[INPUT DATA — start]

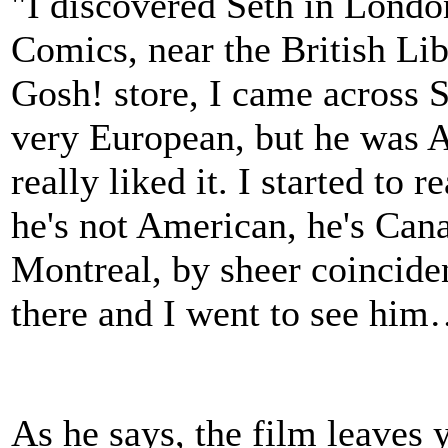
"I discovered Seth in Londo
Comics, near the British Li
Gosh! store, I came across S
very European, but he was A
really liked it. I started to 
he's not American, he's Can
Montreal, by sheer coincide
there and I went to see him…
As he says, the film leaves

[INPUT DATA — finish]

Leave out the pictures and set down all of the data exactly.

"I discovered Seth in Londo
Comics, near the British Li
Gosh! store, I came across S
very European, but he was A
really liked it. I started to 
he's not American, he's Can
Montreal, by sheer coincide
there and I went to see him…
As he says, the film leaves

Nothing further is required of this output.